SOURCE DATA:
#####
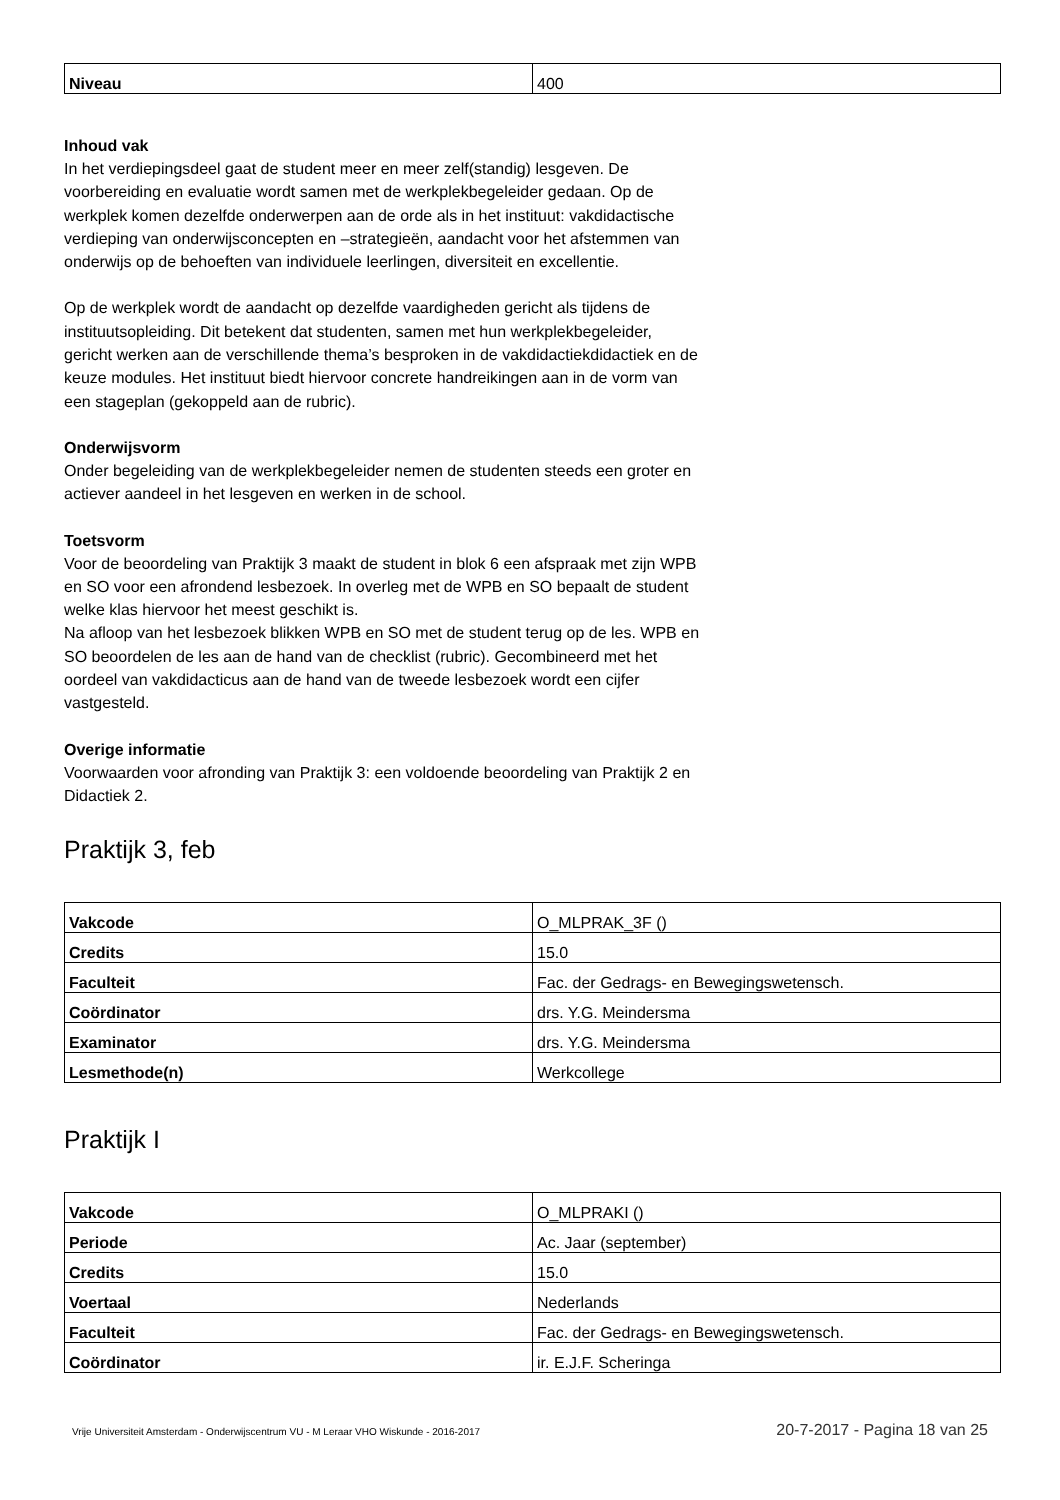| Niveau | 400 |
Inhoud vak
In het verdiepingsdeel gaat de student meer en meer zelf(standig) lesgeven. De voorbereiding en evaluatie wordt samen met de werkplekbegeleider gedaan. Op de werkplek komen dezelfde onderwerpen aan de orde als in het instituut: vakdidactische verdieping van onderwijsconcepten en –strategieën, aandacht voor het afstemmen van onderwijs op de behoeften van individuele leerlingen, diversiteit en excellentie.
Op de werkplek wordt de aandacht op dezelfde vaardigheden gericht als tijdens de instituutsopleiding. Dit betekent dat studenten, samen met hun werkplekbegeleider, gericht werken aan de verschillende thema’s besproken in de vakdidactiekdidactiek en de keuze modules. Het instituut biedt hiervoor concrete handreikingen aan in de vorm van een stageplan (gekoppeld aan de rubric).
Onderwijsvorm
Onder begeleiding van de werkplekbegeleider nemen de studenten steeds een groter en actiever aandeel in het lesgeven en werken in de school.
Toetsvorm
Voor de beoordeling van Praktijk 3 maakt de student in blok 6 een afspraak met zijn WPB en SO voor een afrondend lesbezoek. In overleg met de WPB en SO bepaalt de student welke klas hiervoor het meest geschikt is.
Na afloop van het lesbezoek blikken WPB en SO met de student terug op de les. WPB en SO beoordelen de les aan de hand van de checklist (rubric). Gecombineerd met het oordeel van vakdidacticus aan de hand van de tweede lesbezoek wordt een cijfer vastgesteld.
Overige informatie
Voorwaarden voor afronding van Praktijk 3: een voldoende beoordeling van Praktijk 2 en Didactiek 2.
Praktijk 3, feb
| Vakcode | O_MLPRAK_3F () |
| Credits | 15.0 |
| Faculteit | Fac. der Gedrags- en Bewegingswetensch. |
| Coördinator | drs. Y.G. Meindersma |
| Examinator | drs. Y.G. Meindersma |
| Lesmethode(n) | Werkcollege |
Praktijk I
| Vakcode | O_MLPRAKI () |
| Periode | Ac. Jaar (september) |
| Credits | 15.0 |
| Voertaal | Nederlands |
| Faculteit | Fac. der Gedrags- en Bewegingswetensch. |
| Coördinator | ir. E.J.F. Scheringa |
Vrije Universiteit Amsterdam - Onderwijscentrum VU - M Leraar VHO Wiskunde - 2016-2017 20-7-2017 - Pagina 18 van 25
#####
TASK GOAL: Starting at the line that contains "Coördinator | drs. Y.G. Meindersma |", output every remaining line of the data exactly, and stop after the last one.

WRITTEN ANSWER:
| Coördinator | drs. Y.G. Meindersma |
| Examinator | drs. Y.G. Meindersma |
| Lesmethode(n) | Werkcollege |
Praktijk I
| Vakcode | O_MLPRAKI () |
| Periode | Ac. Jaar (september) |
| Credits | 15.0 |
| Voertaal | Nederlands |
| Faculteit | Fac. der Gedrags- en Bewegingswetensch. |
| Coördinator | ir. E.J.F. Scheringa |
Vrije Universiteit Amsterdam - Onderwijscentrum VU - M Leraar VHO Wiskunde - 2016-2017 20-7-2017 - Pagina 18 van 25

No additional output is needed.